Co-operative Bank to list on stock market in rescue deal

There is now a great fashion for mutuals at the moment. They are even credited with holding part of the answer to the modernisation of Local Government. This interesting article about the plight of the COOP Bank reminds us however that structures are no guarantee of good behaviour and effective outcomes. Notwithstanding its mutual status the COOP bank’s problems seem to stem from the same sort of behaviour which brought down RBS. A shame as I still have a lot of time for the COOP as a concept even if its bank has now had to give up its mutual status as this story tells us:

The Co-operative Bank is to have its shares listed on the stock market for first time as part of a deal to plug a £1.5bn capital shortfall and stave off nationalisation following its troubled merger with Britannia Building Society four years ago.

As a result of an agreement hammered out with the Prudential Regulation Authority, the bank’s bondholders – including some 7,000 private investors – will be asked to take losses in return for shares in a move that raised concerns about the future of the co-operative movement and the bank’s ethical ethos.

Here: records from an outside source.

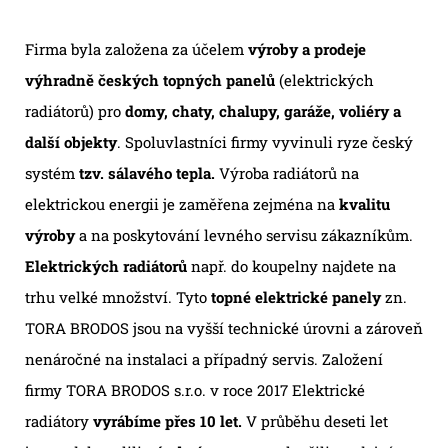
Firma byla založena za účelem
výroby a prodeje
výhradně českých topných panelů
(elektrických
radiátorů) pro
domy, chaty, chalupy, garáže, voliéry a
další objekty
. Spoluvlastníci firmy vyvinuli ryze český
systém
tzv. sálavého tepla.
Výroba radiátorů na
elektrickou energii je zaměřena zejména na
kvalitu
výroby
a na poskytování levného servisu zákazníkům.
Elektrických radiátorů
např. do koupelny najdete na
trhu velké množství. Tyto
topné elektrické panely
zn.
TORA BRODOS jsou na vyšší technické úrovni a zároveň
nenáročné na instalaci a případný servis. Založení
firmy TORA BRODOS s.r.o. v roce 2017 Elektrické
radiátory
vyrábíme přes 10 let.
V průběhu deseti let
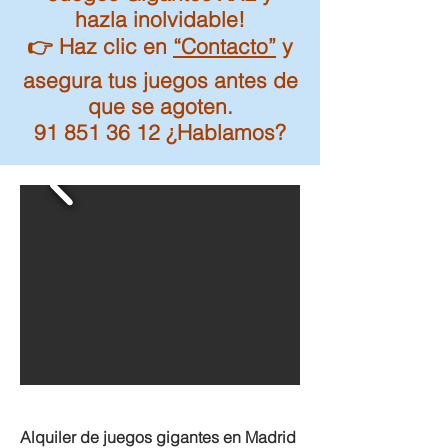
hazla inolvidable!
👉 Haz clic en
“Contacto”
y
asegura tus juegos antes de
que se agoten.
91 851 36 12 ¿Hablamos?
Alquiler de juegos gigantes en Madrid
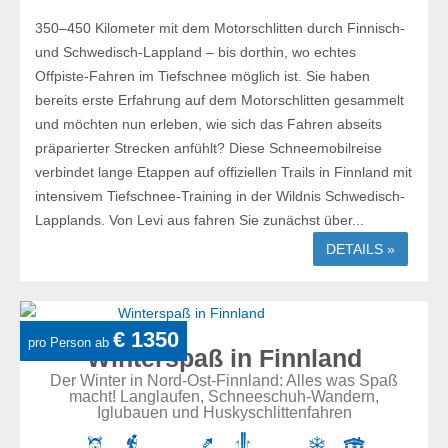
350–450 Kilometer mit dem Motorschlitten durch Finnisch-
und Schwedisch-Lappland – bis dorthin, wo echtes
Offpiste-Fahren im Tiefschnee möglich ist. Sie haben
bereits erste Erfahrung auf dem Motorschlitten gesammelt
und möchten nun erleben, wie sich das Fahren abseits
präparierter Strecken anfühlt? Diese Schneemobilreise
verbindet lange Etappen auf offiziellen Trails in Finnland mit
intensivem Tiefschnee-Training in der Wildnis Schwedisch-
Lapplands. Von Levi aus fahren Sie zunächst über...
DETAILS »
€ 1350
pro Person ab
Winterspaß in Finnland
Der Winter in Nord-Ost-Finnland: Alles was Spaß
macht! Langlaufen, Schneeschuh-Wandern,
Iglubauen und Huskyschlittenfahren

Although the bank was already a public limited company owned by the Co-operative Group, the country’s biggest mutual which owns grocers, funeral homes and pharmacy chains, it will end up with shares listed on the stock exchange under a complex “bail in” of bondholders in October.

The “bail in” is a new, largely untested method for helping banks raise capital and allow the Co-op to avoid having to raid other parts of its business. Provided bondholders accept, it also allows the bank to avoid turning to taxpayers to plug the shortfall.

The bank, which has 4.7 million customers but has stopped lending to businesses, had run low on capital after incurring losses on commercial property loans largely granted by Britannia before the 2009 merger between the two organisations. Some £14.5bn of loans, largely granted by Britannia, have been put into a non-core bad bank to be sold off or run down.